Lately

Author

Lately, I haven’t been able to sleep, but tonight, when I lay down in my bed and closed my eyes… for a second, I felt as if I were in his room, with him by my side. I realized I no longer remember his scent very well, but I hugged my pillow as if it were his arm, and I can swear… it really felt so real. It felt like everything that happened had been a bad dream. I felt like I was at his home.

I realized that I’m still in love with him. Even though new men have talked to me, I don’t even feel like replying to their flirting messages, so I often feel too lazy to respond. When I last spoke with him to end everything, I didn’t feel like I was talking to the same man who, after I confessed my love, promised me we would experience so many things together, who taught me to try sushi for the first time, who excitedly told me he would learn to dance salsa just to take me dancing… the last person I saw was his killer, leaving his corpse on the table.

I finally understand this phrase:
When you left, at first I didn’t understand, until suddenly I felt it.
You went from being with me, to being in me.
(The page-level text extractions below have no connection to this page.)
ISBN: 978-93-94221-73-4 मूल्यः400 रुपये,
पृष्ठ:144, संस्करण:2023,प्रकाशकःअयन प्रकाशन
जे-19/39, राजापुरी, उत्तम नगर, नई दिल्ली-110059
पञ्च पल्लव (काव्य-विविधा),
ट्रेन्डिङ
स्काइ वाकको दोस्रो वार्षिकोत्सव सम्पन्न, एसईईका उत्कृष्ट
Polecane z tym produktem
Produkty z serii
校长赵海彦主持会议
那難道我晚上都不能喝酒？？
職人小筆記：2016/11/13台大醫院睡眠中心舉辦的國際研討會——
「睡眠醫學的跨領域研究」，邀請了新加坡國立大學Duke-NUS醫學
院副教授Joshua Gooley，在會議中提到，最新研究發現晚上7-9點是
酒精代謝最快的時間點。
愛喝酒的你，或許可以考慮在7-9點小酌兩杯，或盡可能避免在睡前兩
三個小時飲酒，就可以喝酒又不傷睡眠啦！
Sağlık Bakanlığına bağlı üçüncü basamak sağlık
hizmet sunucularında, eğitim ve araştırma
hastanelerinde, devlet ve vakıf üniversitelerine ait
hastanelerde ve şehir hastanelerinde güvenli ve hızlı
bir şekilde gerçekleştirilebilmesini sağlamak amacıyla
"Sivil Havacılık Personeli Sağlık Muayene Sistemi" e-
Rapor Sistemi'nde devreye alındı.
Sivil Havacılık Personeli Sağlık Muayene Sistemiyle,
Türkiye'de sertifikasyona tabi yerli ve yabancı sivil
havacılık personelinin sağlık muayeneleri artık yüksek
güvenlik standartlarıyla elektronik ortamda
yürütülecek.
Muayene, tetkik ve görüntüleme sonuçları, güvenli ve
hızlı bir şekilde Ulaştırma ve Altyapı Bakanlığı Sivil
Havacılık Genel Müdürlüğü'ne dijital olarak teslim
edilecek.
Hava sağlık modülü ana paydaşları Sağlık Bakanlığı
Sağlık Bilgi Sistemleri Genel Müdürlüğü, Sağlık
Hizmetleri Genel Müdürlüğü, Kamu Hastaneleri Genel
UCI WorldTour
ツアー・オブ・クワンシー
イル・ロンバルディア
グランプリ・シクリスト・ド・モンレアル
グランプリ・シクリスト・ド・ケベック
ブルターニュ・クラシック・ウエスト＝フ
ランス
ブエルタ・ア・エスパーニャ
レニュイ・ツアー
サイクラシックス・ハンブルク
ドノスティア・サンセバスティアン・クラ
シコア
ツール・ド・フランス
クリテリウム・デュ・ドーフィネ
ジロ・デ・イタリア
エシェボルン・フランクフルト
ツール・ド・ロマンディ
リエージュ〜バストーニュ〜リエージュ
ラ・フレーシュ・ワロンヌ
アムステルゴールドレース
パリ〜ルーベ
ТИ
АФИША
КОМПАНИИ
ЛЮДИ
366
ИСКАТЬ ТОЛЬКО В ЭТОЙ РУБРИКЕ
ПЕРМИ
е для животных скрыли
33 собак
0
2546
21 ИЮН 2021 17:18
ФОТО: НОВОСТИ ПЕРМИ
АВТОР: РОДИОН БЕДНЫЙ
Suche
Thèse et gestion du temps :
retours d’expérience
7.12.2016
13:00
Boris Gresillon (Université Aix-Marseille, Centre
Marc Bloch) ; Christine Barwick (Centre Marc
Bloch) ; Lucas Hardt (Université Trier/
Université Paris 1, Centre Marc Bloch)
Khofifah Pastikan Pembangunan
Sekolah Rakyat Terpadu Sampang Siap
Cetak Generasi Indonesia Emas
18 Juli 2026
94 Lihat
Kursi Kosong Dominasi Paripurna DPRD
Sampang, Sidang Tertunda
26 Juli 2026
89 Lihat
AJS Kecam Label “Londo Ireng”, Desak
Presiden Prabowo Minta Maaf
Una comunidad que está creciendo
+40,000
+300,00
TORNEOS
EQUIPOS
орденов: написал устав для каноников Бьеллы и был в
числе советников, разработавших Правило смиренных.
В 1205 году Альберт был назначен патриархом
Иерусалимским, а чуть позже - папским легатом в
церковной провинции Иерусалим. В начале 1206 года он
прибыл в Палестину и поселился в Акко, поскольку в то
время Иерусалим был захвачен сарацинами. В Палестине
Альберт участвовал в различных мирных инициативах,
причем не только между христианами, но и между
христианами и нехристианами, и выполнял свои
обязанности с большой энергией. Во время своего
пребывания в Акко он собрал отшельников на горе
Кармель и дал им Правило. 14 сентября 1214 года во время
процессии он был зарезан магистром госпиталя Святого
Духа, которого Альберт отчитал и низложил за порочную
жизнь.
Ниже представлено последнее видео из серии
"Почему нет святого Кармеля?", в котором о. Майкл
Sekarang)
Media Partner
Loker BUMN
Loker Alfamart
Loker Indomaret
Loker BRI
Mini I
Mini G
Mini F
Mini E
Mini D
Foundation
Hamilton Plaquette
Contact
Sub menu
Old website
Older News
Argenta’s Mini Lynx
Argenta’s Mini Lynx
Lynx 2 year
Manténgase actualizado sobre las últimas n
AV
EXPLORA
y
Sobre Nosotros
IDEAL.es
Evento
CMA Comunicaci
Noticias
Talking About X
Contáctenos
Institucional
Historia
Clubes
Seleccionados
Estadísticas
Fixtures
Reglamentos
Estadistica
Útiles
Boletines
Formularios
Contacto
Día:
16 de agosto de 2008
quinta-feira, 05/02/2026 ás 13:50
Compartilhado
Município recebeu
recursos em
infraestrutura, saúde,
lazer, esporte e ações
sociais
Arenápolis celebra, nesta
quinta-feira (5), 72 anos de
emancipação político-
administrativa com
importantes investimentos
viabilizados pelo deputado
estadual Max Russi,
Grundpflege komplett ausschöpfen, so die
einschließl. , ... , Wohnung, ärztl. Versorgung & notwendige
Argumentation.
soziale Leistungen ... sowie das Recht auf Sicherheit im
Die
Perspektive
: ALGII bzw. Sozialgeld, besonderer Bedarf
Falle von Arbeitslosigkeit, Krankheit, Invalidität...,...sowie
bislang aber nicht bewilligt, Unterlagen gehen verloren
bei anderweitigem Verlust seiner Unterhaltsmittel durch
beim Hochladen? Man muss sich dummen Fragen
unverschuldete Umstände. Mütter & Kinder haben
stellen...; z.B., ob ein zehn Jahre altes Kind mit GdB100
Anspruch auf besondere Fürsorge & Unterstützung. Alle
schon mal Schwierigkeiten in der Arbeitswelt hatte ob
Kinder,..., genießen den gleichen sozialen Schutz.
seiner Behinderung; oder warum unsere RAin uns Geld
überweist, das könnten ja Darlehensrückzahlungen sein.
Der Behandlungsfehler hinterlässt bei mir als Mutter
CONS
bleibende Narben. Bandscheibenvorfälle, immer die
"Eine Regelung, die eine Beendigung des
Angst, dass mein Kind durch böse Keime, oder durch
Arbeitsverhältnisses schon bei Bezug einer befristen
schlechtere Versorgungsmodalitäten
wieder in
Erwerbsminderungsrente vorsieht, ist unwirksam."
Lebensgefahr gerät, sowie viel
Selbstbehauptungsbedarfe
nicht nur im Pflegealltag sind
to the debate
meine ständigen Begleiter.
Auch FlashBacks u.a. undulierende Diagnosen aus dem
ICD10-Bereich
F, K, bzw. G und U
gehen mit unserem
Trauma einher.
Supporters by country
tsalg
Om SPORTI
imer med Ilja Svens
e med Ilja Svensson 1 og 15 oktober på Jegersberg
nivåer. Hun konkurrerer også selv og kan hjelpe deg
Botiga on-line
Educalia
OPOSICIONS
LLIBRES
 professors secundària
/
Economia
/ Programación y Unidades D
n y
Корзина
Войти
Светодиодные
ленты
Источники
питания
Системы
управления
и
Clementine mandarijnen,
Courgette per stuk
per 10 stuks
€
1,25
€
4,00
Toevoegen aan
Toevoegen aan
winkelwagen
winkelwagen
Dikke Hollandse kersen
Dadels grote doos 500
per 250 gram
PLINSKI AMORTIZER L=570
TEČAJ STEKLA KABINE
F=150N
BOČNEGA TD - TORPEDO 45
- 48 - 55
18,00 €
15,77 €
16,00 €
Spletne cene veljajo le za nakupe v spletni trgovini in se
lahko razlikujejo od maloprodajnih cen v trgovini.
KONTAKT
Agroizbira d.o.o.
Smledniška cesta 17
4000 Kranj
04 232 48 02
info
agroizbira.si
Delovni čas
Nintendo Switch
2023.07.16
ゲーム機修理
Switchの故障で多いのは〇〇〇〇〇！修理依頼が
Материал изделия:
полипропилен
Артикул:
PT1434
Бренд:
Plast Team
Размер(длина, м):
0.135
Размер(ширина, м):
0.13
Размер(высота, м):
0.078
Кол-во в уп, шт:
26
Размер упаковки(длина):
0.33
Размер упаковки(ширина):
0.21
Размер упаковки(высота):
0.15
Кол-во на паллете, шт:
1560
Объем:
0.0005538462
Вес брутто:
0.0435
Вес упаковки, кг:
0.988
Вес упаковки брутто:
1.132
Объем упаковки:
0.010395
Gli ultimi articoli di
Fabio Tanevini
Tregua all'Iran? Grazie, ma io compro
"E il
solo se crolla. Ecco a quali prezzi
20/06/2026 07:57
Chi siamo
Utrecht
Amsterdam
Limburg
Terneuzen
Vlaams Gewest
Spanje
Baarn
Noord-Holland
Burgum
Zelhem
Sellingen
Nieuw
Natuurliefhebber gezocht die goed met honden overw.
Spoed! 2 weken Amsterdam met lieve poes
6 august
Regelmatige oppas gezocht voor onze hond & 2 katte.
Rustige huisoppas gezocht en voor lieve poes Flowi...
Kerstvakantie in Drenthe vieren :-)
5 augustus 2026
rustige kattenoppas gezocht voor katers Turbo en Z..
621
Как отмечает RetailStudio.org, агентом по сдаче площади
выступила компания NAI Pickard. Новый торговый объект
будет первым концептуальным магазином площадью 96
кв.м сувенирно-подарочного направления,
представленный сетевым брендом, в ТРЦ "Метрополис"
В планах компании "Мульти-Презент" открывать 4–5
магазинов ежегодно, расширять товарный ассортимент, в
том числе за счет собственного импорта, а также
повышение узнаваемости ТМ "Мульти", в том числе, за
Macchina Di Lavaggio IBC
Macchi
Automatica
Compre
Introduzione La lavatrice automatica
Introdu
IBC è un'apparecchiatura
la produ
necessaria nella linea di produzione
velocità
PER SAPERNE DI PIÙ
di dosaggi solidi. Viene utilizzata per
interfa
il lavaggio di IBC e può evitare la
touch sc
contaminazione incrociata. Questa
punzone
Yes, maybe later he confessed that he no longer felt anything for me, but I know that when he said all those beautiful things, what he really felt was love. That man will stay in my mind, and even though he’s no longer here, and I will never be able to bring him back, I will remember him as the man I have loved the most.

Last updated on:2025-08-28T14:46:02+05:30

Comments (2)

RinokaD
RinokaD 6 mths ago

lying in bed and thinking i could still smell his shampoo on my hoodie, even though it had been washed a bunch of times. the mind fills in the blanks. it’s not fake, it’s just love hanging around a bit longer.

sunzara
sunzara 6 mths ago

i used to do that too, hugging my pillow like it could trick my brain into thinking he was still there. pissed me off after, cuz it felt pathetic but i couldn’t stop. it’s like your body doesn’t get the memo, it keeps reaching for someone who already walked away.